Task details: All entries must be repeated exactly. No picture should appear in the result.

[Collected data]
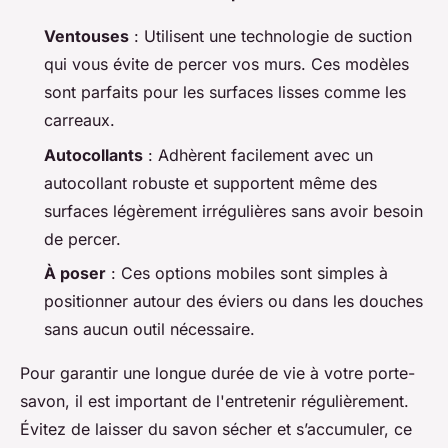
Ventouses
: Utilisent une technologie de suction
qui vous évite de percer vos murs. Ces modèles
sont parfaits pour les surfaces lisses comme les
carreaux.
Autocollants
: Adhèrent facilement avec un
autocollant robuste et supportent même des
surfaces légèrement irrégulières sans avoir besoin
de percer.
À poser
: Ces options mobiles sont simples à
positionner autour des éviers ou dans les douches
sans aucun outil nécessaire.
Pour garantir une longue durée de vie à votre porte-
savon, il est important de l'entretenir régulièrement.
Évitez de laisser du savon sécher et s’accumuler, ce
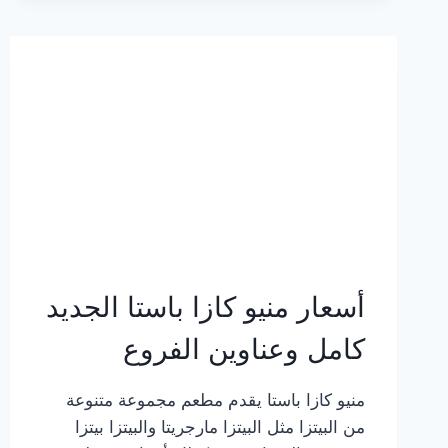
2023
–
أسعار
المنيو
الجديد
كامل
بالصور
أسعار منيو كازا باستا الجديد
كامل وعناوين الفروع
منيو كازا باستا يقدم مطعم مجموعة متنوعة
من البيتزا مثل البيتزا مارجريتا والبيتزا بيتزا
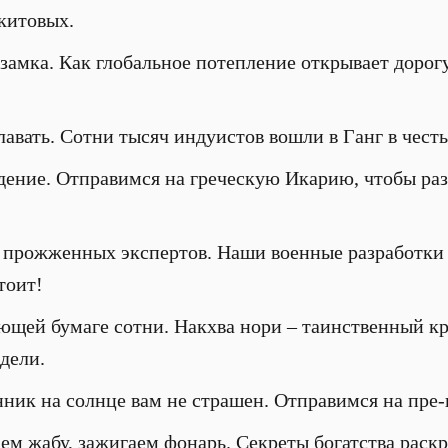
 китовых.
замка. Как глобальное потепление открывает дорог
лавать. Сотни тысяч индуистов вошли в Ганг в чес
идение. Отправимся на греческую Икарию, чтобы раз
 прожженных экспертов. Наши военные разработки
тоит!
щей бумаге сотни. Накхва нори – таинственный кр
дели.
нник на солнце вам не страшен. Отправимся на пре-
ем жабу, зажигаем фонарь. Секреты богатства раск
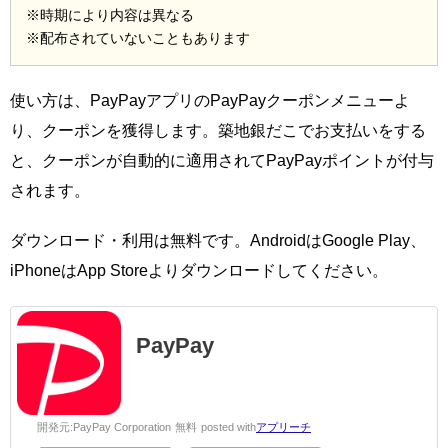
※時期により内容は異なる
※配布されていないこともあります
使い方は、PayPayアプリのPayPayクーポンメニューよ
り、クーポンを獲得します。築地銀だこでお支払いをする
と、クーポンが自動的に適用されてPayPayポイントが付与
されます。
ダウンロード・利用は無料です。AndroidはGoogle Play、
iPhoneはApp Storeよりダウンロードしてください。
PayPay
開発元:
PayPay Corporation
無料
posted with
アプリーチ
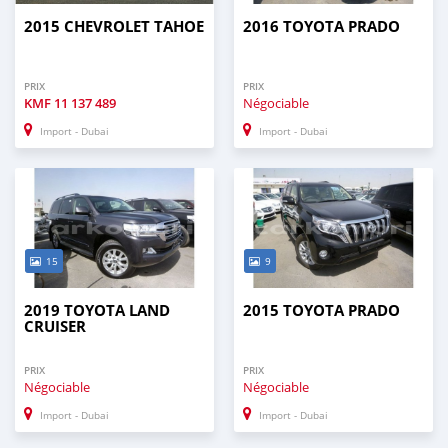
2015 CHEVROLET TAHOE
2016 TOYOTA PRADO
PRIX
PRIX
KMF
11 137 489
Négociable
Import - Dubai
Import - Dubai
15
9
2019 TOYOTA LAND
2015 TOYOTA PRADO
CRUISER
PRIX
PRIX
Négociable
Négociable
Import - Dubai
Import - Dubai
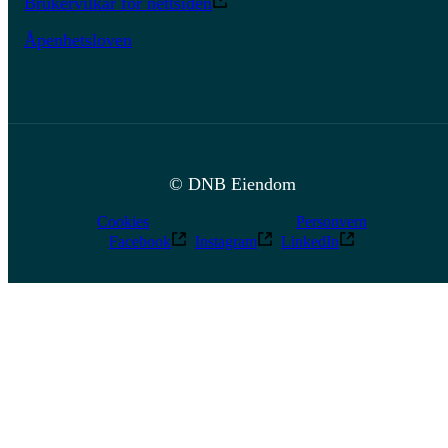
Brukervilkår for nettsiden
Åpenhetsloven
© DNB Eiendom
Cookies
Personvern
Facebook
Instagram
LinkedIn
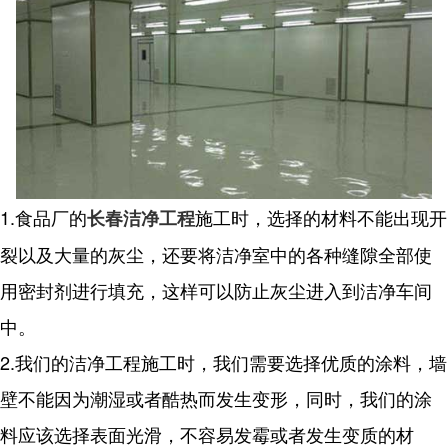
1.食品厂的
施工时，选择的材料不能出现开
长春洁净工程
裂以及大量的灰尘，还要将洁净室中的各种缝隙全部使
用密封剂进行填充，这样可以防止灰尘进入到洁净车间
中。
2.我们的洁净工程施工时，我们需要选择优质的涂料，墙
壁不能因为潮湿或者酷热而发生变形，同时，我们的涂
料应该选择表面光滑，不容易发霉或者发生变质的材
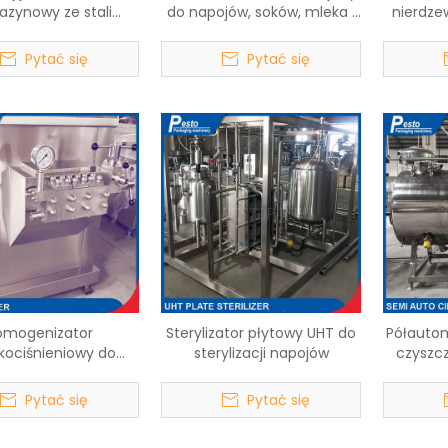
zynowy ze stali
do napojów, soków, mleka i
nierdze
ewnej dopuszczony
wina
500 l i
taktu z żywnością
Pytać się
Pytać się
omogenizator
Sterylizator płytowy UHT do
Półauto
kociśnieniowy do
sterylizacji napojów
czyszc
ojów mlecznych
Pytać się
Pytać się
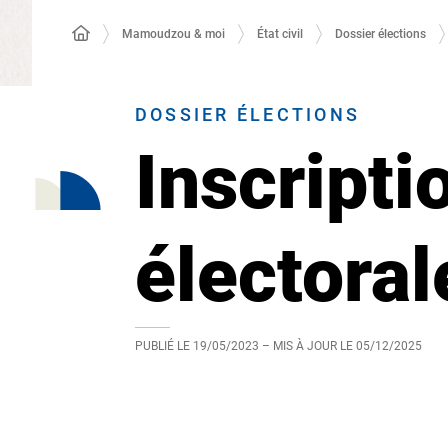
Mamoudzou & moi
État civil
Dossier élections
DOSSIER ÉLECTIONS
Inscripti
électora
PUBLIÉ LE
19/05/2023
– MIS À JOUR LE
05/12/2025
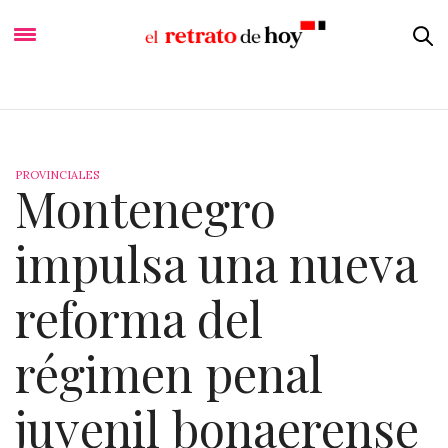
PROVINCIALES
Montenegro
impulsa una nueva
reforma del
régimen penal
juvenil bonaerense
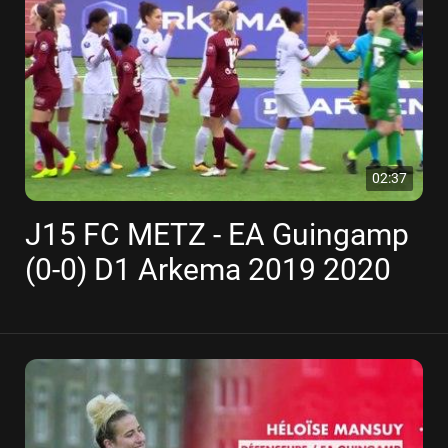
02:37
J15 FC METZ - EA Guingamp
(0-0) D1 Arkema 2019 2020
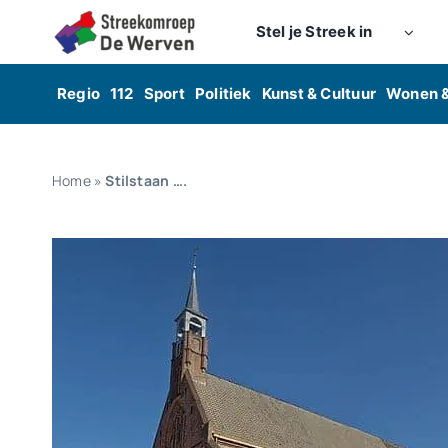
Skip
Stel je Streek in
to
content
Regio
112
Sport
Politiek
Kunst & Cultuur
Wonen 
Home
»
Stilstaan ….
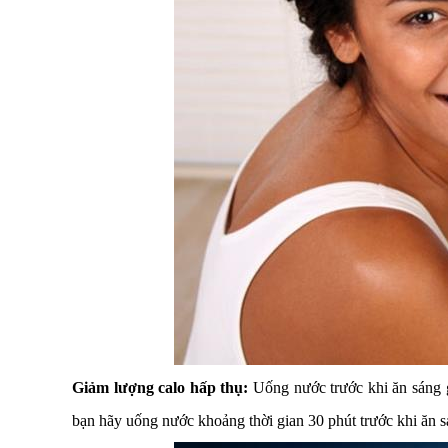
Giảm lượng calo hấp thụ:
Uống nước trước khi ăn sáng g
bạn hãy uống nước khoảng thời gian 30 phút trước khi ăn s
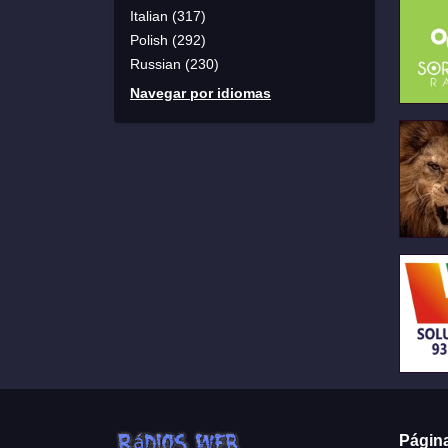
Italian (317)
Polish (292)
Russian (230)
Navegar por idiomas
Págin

Answer to this task:
Ventouses
: Utilisent une technologie de suction
qui vous évite de percer vos murs. Ces modèles
sont parfaits pour les surfaces lisses comme les
carreaux.
Autocollants
: Adhèrent facilement avec un
autocollant robuste et supportent même des
surfaces légèrement irrégulières sans avoir besoin
de percer.
À poser
: Ces options mobiles sont simples à
positionner autour des éviers ou dans les douches
sans aucun outil nécessaire.
Pour garantir une longue durée de vie à votre porte-
savon, il est important de l'entretenir régulièrement.
Évitez de laisser du savon sécher et s’accumuler, ce
2023
–
أسعار
المنيو
الجديد
كامل
بالصور
أسعار منيو كازا باستا الجديد
كامل وعناوين الفروع
منيو كازا باستا يقدم مطعم مجموعة متنوعة
من البيتزا مثل البيتزا مارجريتا والبيتزا بيتزا
 китовых.
замка. Как глобальное потепление открывает дорог
лавать. Сотни тысяч индуистов вошли в Ганг в чес
идение. Отправимся на греческую Икарию, чтобы раз
 прожженных экспертов. Наши военные разработки
тоит!
щей бумаге сотни. Накхва нори – таинственный кр
дели.
нник на солнце вам не страшен. Отправимся на пре-
ем жабу, зажигаем фонарь. Секреты богатства раск
※時期により内容は異なる
※配布されていないこともあります
使い方は、PayPayアプリのPayPayクーポンメニューよ
り、クーポンを獲得します。築地銀だこでお支払いをする
と、クーポンが自動的に適用されてPayPayポイントが付与
されます。
ダウンロード・利用は無料です。AndroidはGoogle Play、
iPhoneはApp Storeよりダウンロードしてください。
PayPay
開発元:
PayPay Corporation
無料
posted with
アプリーチ
2015 CHEVROLET TAHOE
2016 TOYOTA PRADO
PRIX
PRIX
KMF
11 137 489
Négociable
Import - Dubai
Import - Dubai
15
9
2019 TOYOTA LAND
2015 TOYOTA PRADO
CRUISER
PRIX
PRIX
Négociable
Négociable
Import - Dubai
Import - Dubai
Brukervilkår for nettsiden
Åpenhetsloven
© DNB Eiendom
Cookies
Personvern
Facebook
Instagram
LinkedIn
1.食品厂的
施工时，选择的材料不能出现开
长春洁净工程
裂以及大量的灰尘，还要将洁净室中的各种缝隙全部使
用密封剂进行填充，这样可以防止灰尘进入到洁净车间
中。
2.我们的洁净工程施工时，我们需要选择优质的涂料，墙
壁不能因为潮湿或者酷热而发生变形，同时，我们的涂
料应该选择表面光滑，不容易发霉或者发生变质的材
zynowy ze stali
do napojów, soków, mleka i
nierdze
ewnej dopuszczony
wina
500 l i
taktu z żywnością
Pytać się
Pytać się
omogenizator
Sterylizator płytowy UHT do
Półauto
kociśnieniowy do
sterylizacji napojów
czyszc
ojów mlecznych
Pytać się
Pytać się
Mamoudzou & moi
État civil
Dossier élections
DOSSIER ÉLECTIONS
Inscripti
électora
PUBLIÉ LE
19/05/2023
– MIS À JOUR LE
05/12/2025
PROVINCIALES
Montenegro
impulsa una nueva
reforma del
régimen penal
juvenil bonaerense
02:37
J15 FC METZ - EA Guingamp
(0-0) D1 Arkema 2019 2020
Skip
Stel je Streek in
to
content
Regio
112
Sport
Politiek
Kunst & Cultuur
Wonen 
Home
»
Stilstaan ….
Giảm lượng calo hấp thụ:
Uống nước trước khi ăn sáng g
bạn hãy uống nước khoảng thời gian 30 phút trước khi ăn s
Italian (317)
Polish (292)
Russian (230)
Navegar por idiomas
Págin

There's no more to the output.